WHAT TO PRODUCE:
In the entries below, find every line with "Dream" and copy it.
═══ RECORDS FOR THE EXERCISE ═══
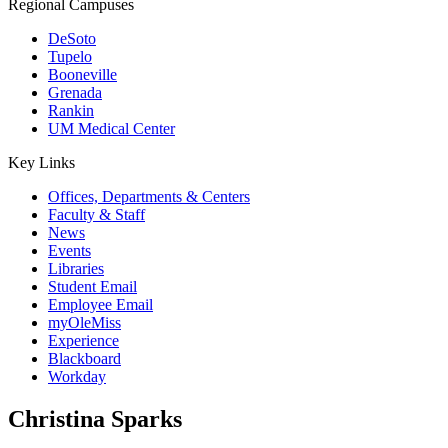
Regional Campuses
DeSoto
Tupelo
Booneville
Grenada
Rankin
UM Medical Center
Key Links
Offices, Departments & Centers
Faculty & Staff
News
Events
Libraries
Student Email
Employee Email
myOleMiss
Experience
Blackboard
Workday
Christina Sparks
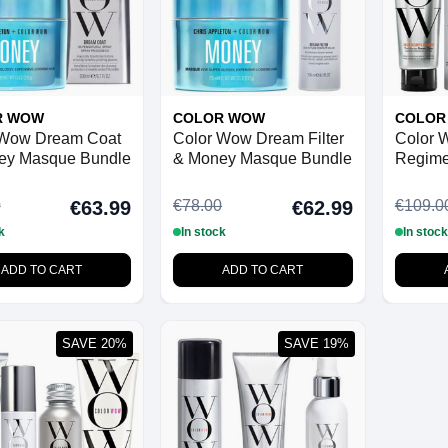
R WOW
COLOR WOW
COLOR
 Wow Dream Coat
Color Wow Dream Filter
Color 
ey Masque Bundle
& Money Masque Bundle
Regime
Hair
0
€78.00
€109.0
€63.99
€62.99
k
In stock
In stock
ADD TO CART
ADD TO CART
SAVE 20%
SAVE 19%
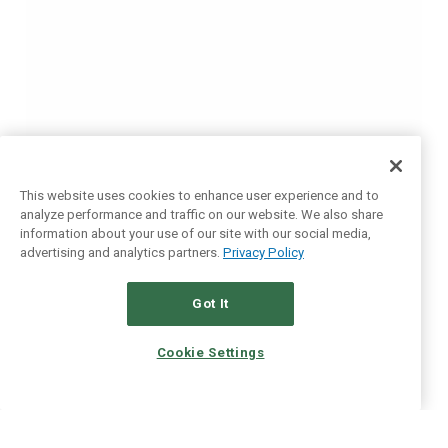
This website uses cookies to enhance user experience and to
analyze performance and traffic on our website. We also share
information about your use of our site with our social media,
advertising and analytics partners.
Privacy Policy
Got It
Cookie Settings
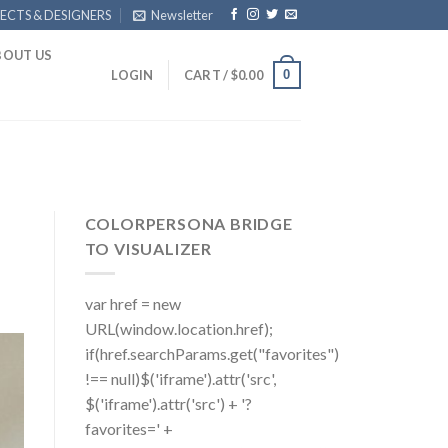
ECTS & DESIGNERS
Newsletter
BOUT US
0
LOGIN
CART /
$
0.00
COLORPERSONA BRIDGE
TO VISUALIZER
var href = new
URL(window.location.href);
if(href.searchParams.get("favorites")
!== null)$('iframe').attr('src',
$('iframe').attr('src') + '?
favorites=' +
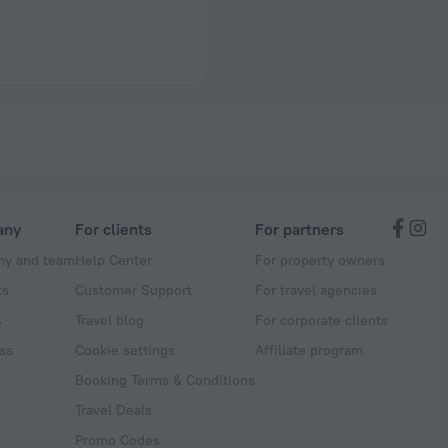
any
For clients
For partners
y and team
Help Center
For property owners
ts
Customer Support
For travel agencies
s
Travel blog
For corporate clients
ss
Cookie settings
Affiliate program
Booking Terms & Conditions
Travel Deals
Promo Codes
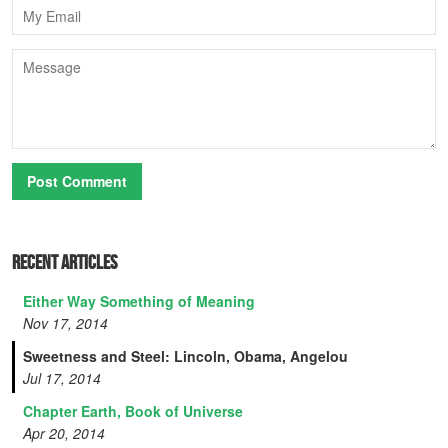
Email
Message
Recent Articles
Either Way Something of Meaning
Nov 17, 2014
Sweetness and Steel: Lincoln, Obama, Angelou
Jul 17, 2014
Chapter Earth, Book of Universe
Apr 20, 2014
═══
ANSWER BOX:
 Wow Dream Coat
Color Wow Dream Filter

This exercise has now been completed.